Manfaat Penderitaan (I)

4 0 0
                                    

Apa pun sebab dan jenis penderitaan yang kita alami pasti akan bermanfaat jika kita menyerahkan itu semua ke dalam tangan Tuhan. Ovid berkata, "Pikullah segala penderitaan dengan penuh ibadah kepada Tuhan; penderitaan itu mungkin pada saatnya akan menguntungkan Anda."

Seorang rohaniawan pernah mengalami masa-masa sulit dalam pelayanan. Kesulitan itu lebih banyak karena disalahpahami oleh orang dan orang tersebut membentuk opini di kalangan lebih banyak orang. Rohaniawan itu menyadari bahwa opini tersebut juga bisa jadi tidak terlepas dari peran dan kesalahannya. Namun, keadaan bertambah semakin sulit karena apa pun yang dilakukannya hampir selalu dipandang negatif. Ia berdoa, namun tampaknya Tuhan tidak menjawab doanya.

Setelah memakan waktu yang tidak sedikit, ia memperoleh panggilan Tuhan untuk melayani di ladang misi. Ia tidak senang dengan panggilan itu, namun keadaan yang terjadi menggiring dia untuk akhirnya menjawab panggilan Tuhan. Akhirnya, ia tahu bahwa sesungguhnya Tuhan itu sudah menggerakkan hatinya sejak beberapa waktu sebelum masa-masa penderitaan. Namun, ia lebih mencintai kenyamanan hidup sehingga ia terus menolak panggilan tersebut. Jadi, sebenarnya penderitaan yang ia alami adalah sesuatu yang diizinkan oleh Tuhan agar ia menaati panggilan-Nya. Tuhan mengizinkannya berbuat salah, Tuhan yang mengizinkan orang untuk terus mencurigai dan memandang secara negatif. Semua itu untuk mendatangkan kebaikan. Oleh karena itu, kita harusnya memiliki keyakinan bahwa ada manfaat di balik setiap penderitaan.

Waktu kecil orang-tua saya suka berkata bahwa ada permata di balik air mata. Permata-permata di balik penderitaan itu antara lain dikemukakan di bawah ini.

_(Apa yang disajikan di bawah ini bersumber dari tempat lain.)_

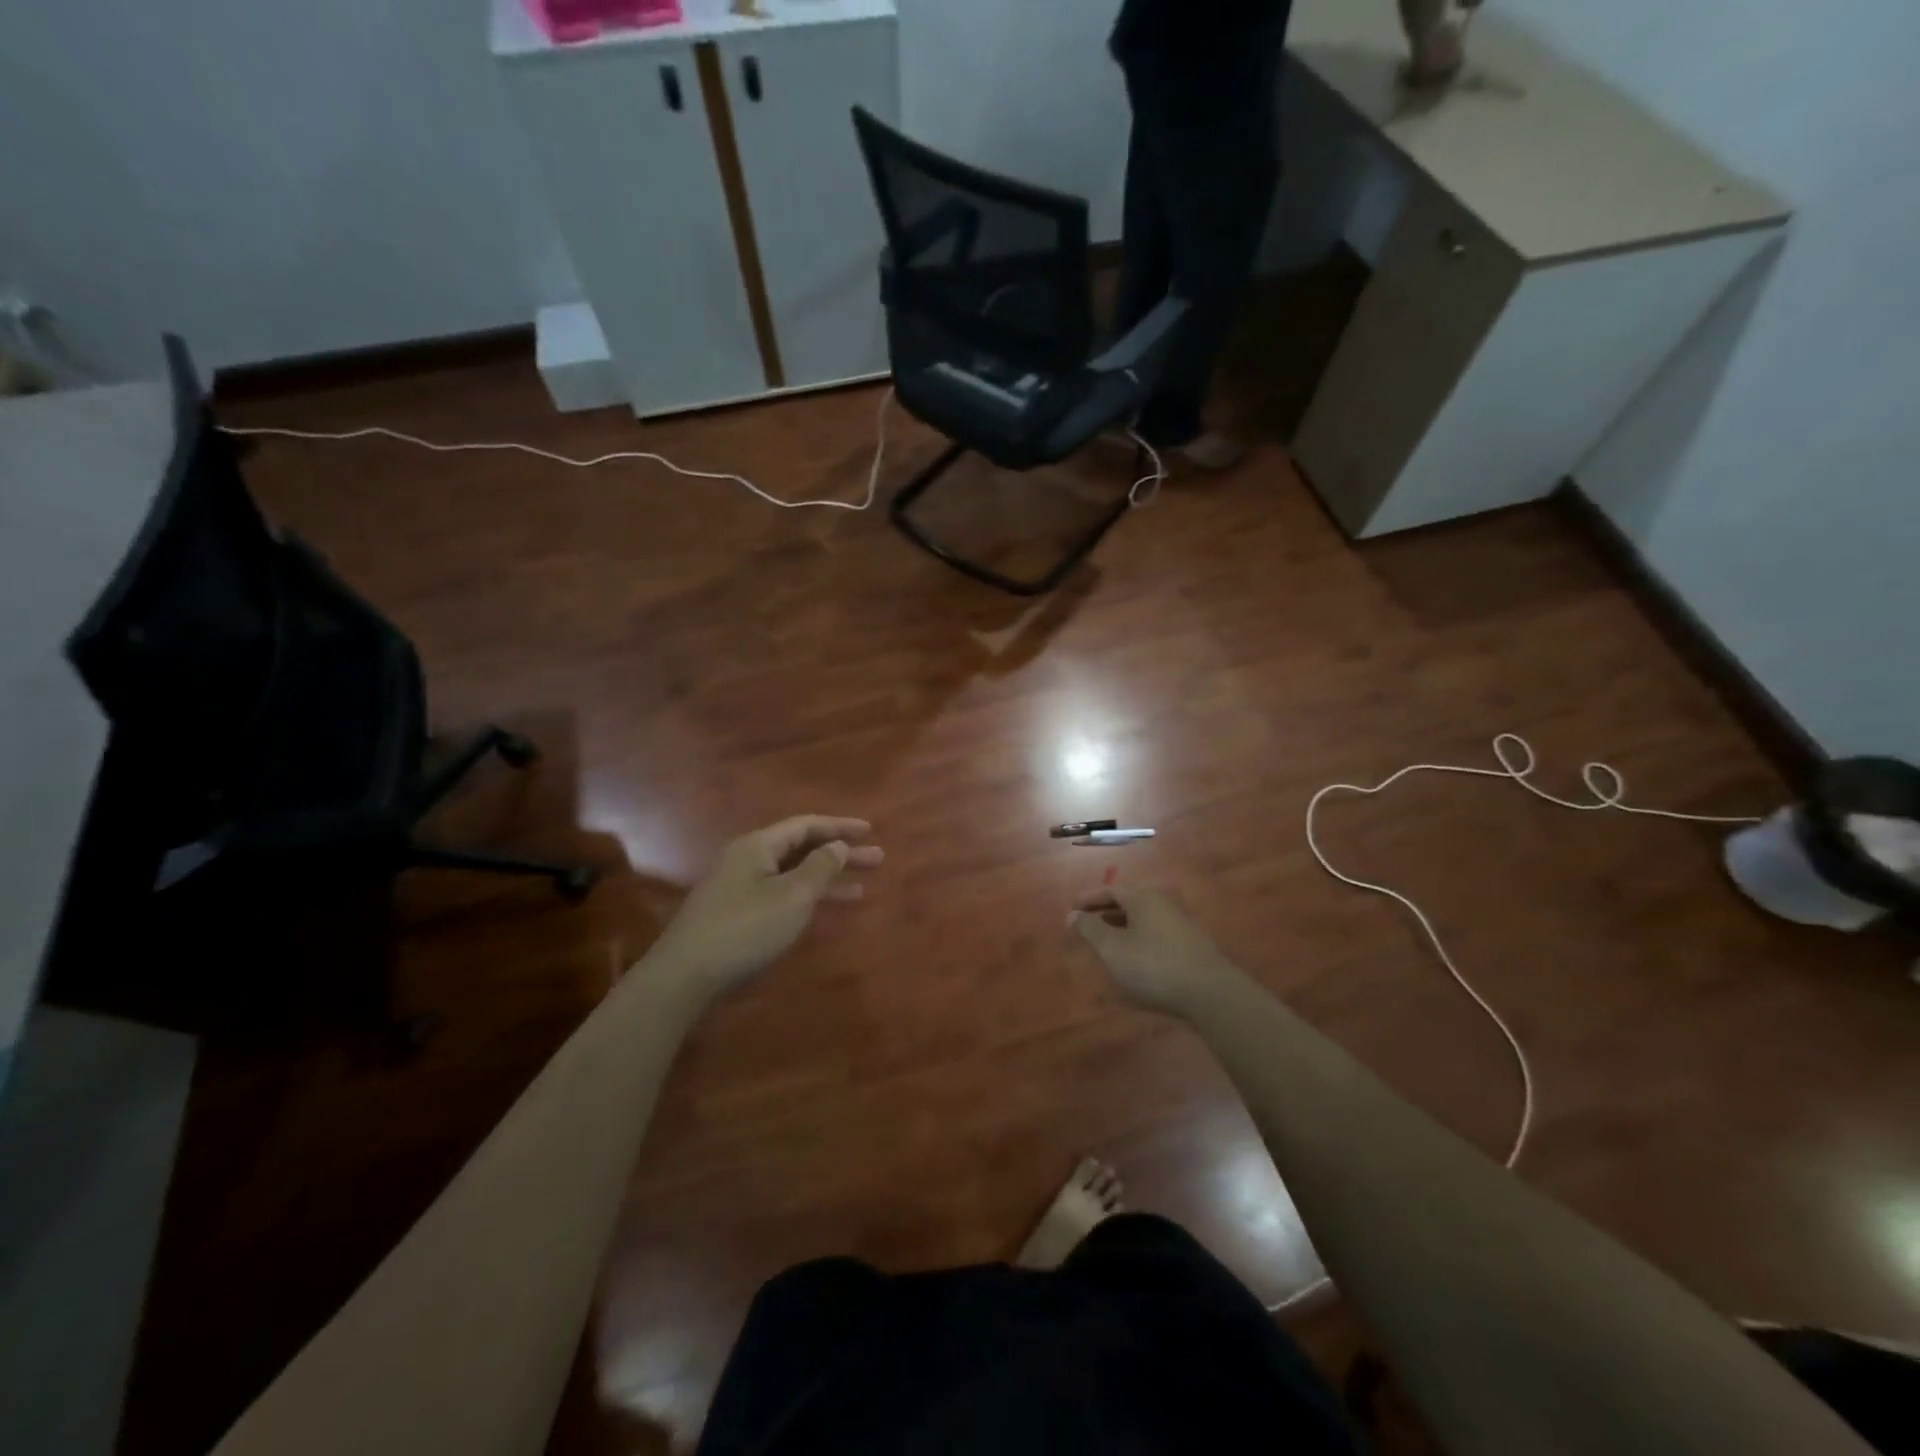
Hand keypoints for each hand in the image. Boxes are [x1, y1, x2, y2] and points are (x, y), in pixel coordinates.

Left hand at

PENDERITAAN MEMPERDALAM DAN MEMPERHALUS WATAK KITA

Musa adalah manusia yang paling lembut yang pernah ditulis dalam Alkitab. Kelembutan yang ditampilkannya tidak datang begitu saja. Ketika di tanah Mesir, Musa adalah orang yang cepat bereaksi dan gampang sekali marah. Hal itu tampak ketika ia membunuh tentara Mesir yang menganiaya orang Ibrani. Kemudian Tuhan membawanya ke padang gurun, jauh dari gemerlap kuasa dan kenikmatan seperti ketika ia masih di Mesir. Ia masuk dalam penderitaan sekaligus pendidikan Tuhan di padang gurun selama empat puluh tahun, sampai Tuhan memandang bahwa ia siap untuk menjadi pemimpin dan membawa bangsa Israel keluar dari tanah Mesir. Ia memimpin dengan penuh kesabaran dan kelembutan hati. Penderitaan yang dialami Musa telah membentuk karakter dan wataknya sebagai orang yang siap memimpin bangsa yang tegar tengkuk. Manusia -- seperti Musa ketika masih di Mesir -- suka menghakimi orang dengan keras dan menghukum sesamanya dengan kejam, baik lewat kata-kata yang menyakitkan, fitnah bahkan sampai kekerasan fisik. Namun, penderitaan menolong manusia untuk mengerti cara dan sikap dalam memperlakukan sesama.